Grigory Sokolov, Klavier
„..Sokolovs Magie aber entsteht im Augenblick, in seiner feinen Kunst, Musik über Epochengrenzen hinweg zu beleben, zum Schweben zu bringen, immer eingedenk, dass unsere Spiele enden müssen.“
Der Tagesspiegel, 11.04.2019
Der einzigartige, unwiederholbare Charakter von live gespielter Musik ist ein entscheidender Aspekt, um die Ausdrucksschönheit und die bezwingende Ehrlichkeit von Grigory Sokolovs Kunst zu verstehen. Die poetischen Interpretationen des russischen Pianisten, die mit mystischer Intensität im Konzertsaal lebendig werden, basieren auf einer fundierten Kenntnis seines umfangreichen Repertoires. So umfassen seine Rezital-Programme die gesamte Musikgeschichte: von Transkriptionen geistlicher Polyphonie des Mittelalters und Werken für ein Tasteninstrument von Byrd, Couperin, Rameau, Froberger und Bach, über das klassische und romantische Repertoire, besonders Beethoven, Schubert, Schumann, Chopin und Brahms bis hin zu Schlüsselkompositionen des 20. Jahrhunderts von Prokofieff, Ravel, Scriabin, Rachmaninoff, Schönberg und Strawinsky.

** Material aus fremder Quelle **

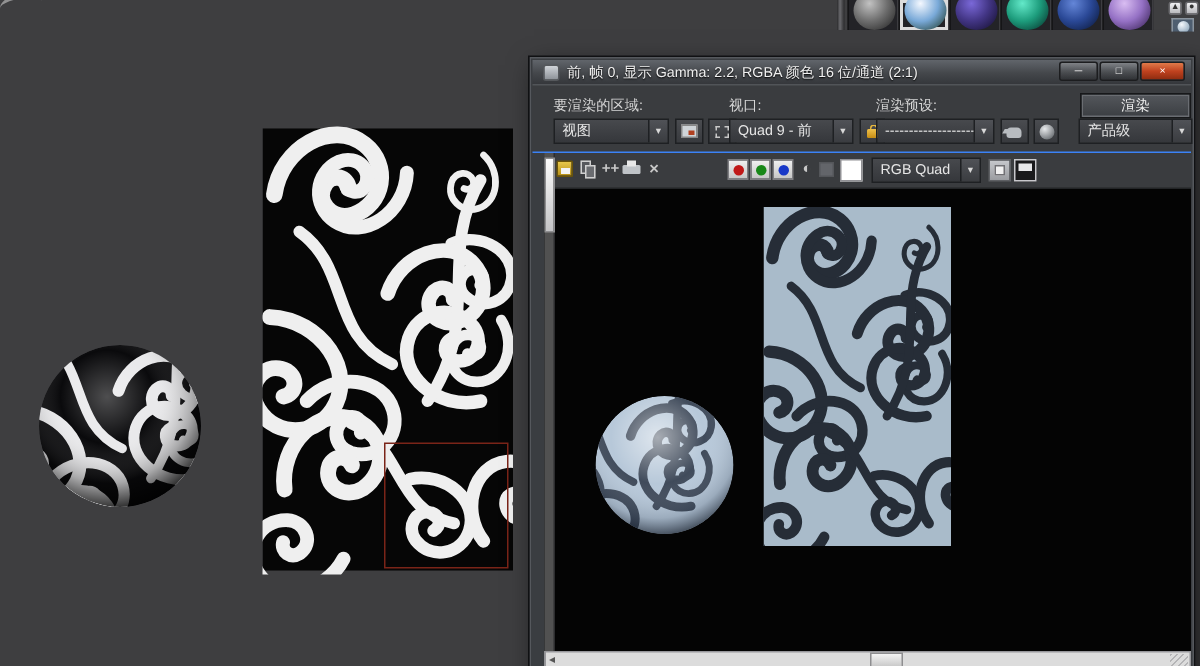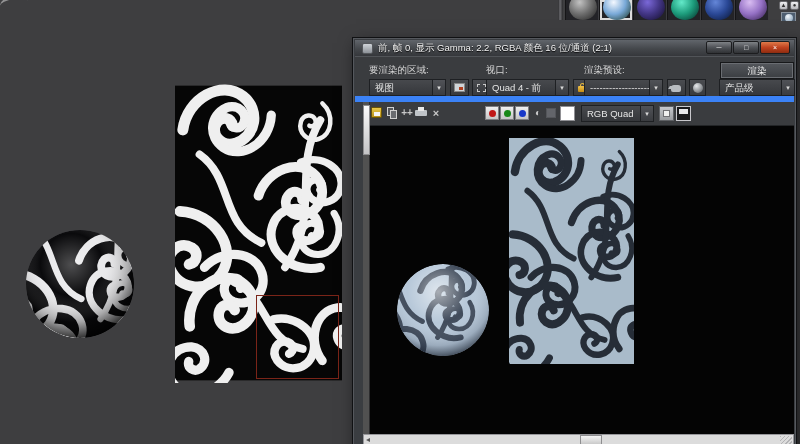--- a/index.html
+++ b/index.html
@@ -51,7 +51,7 @@
   .winbtn.close { width:30px; background:linear-gradient(#e07a4a,#c0421f 50%,#8e2c10); color:#fff; }
 
   .toolbar1 { position:absolute; left:2px; top:18px; right:2px; height:46px;
-    background:#3a3c3f; border-top:1px solid #515458; border-bottom:6px solid #3b82f6; }
+    background:#3a3c3f; border-top:1px solid #515458; border-bottom:1px solid #3b82f6; }
   .tb-label { position:absolute; color:#d6d6d6; font-size:9.5px; }
   .dd { position:absolute; height:17px; background:linear-gradient(#47494d,#35373b);
     border:1px solid #1e2023; color:#e6e6e6; font-size:9.5px; line-height:15px;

Grigory Sokolov wurde am 18. April 1950 in St. Petersburg geboren. Als Fünfjähriger begann er mit dem Klavierspiel, zwei Jahre danach nahm er sein Studium bei Liya Zelikhman an der Zentralen Musikschule des Leningrader Konservatoriums auf, und mit 12 Jahren gab er sein erstes Rezital in seiner Heimatstadt. Als Sechzehnjähriger machte der junge Sokolov Schlagzeilen über die Sowjetunion hinaus, als er im Jahr 1966 – als jüngster Musiker überhaupt – die begehrte Goldmedaille des Internationalen Tschaikowsky-Wettbewerbs in Moskau erhielt. Während Grigory Sokolov in den 1970er-Jahren ausgedehnte Konzertreisen in die USA und nach Japan unternahm, entwickelten sich, fernab vom internationalen Scheinwerferlicht, seine künstlerischen Fähigkeiten weiter und wurden reifer. Nach dem Zusammenbruch der Sowjetunion begann Sokolov, in den großen internationalen Konzertsälen und bei den wichtigsten Festivals aufzutreten. Als Konzertsolist arbeitete er mit vielen Orchestern, wie dem New York Philharmonic, Concertgebouworkest Amsterdam, Philharmonia Orchestra in London, Symphonieorchester des Bayerischen Rundfunks und den Münchner Philharmonikern, bevor er sich letztlich entschloss, nur noch Solo- Rezitals zu spielen.
Heute gibt Grigory Sokolov etwa 70 Konzerte pro Spielzeit; dabei widmet er sich jeweils ganz
einem einzigen Programm. Sokolov gehört zu den eher seltenen Pianisten, die sich sehr für die Mechanik, das Innenleben eines Flügels interessieren. Er liebt es, sich mit dem Stimmer vor Ort über den zu spielenden Flügel auszutauschen; für ihn hat jeder Flügel seinen eigenen unverwechselbaren Charakter, den es zu erkennen gilt. Für Sokolov geht es im Zusammenspiel zwischen dem Pianisten und Flügel um eine Partnerschaft. Nur so kann er die ganze Bandbreite eines Instrumentes ausloten. Kritiker beschreiben oft seine Fähigkeit, inmitten eines polyphonen Textes individuelle Stimmen hervorzuheben.
Sokolov ist exklusiv bei der Deutschen Grammophon: Die erste CD erschien 2015, ein Livemitschnitt von den Salzburger Festspielen mit Werken von Mozart, Chopin, Bach, Rameau und Scriabin; 2016 folgte eine CD mit Werken von Schubert und Beethoven. Im Jahr 2017 veröffentlichte die DG ein Album mit
Klavierkonzerten von Mozart und Rachmaninoff, begleitet vom Dokumentarfilm A Conversation That Never Was (auf DVD) von Nadja Zhdanova, ein Portrait Grigory Sokolovs, basierend auf Interviews von Freunden und Kollegen des Maestros, ergänzt durch bislang unveröffentlichtes Material aus Privat-Archiven. Einer Doppel-CD mit DVD aus dem Jahr 2020 mit Werken von Beethoven, Brahms und Mozart, folgte im April 2022 die Veröffentlichung einer Konzertaufnahme aus dem Schloss Esterhazy in Eisenstadt, die drei Sonaten von Haydn, die Vier Impromptus D 935 von Schubert und eine großzügige Auswahl an Zugaben enthält.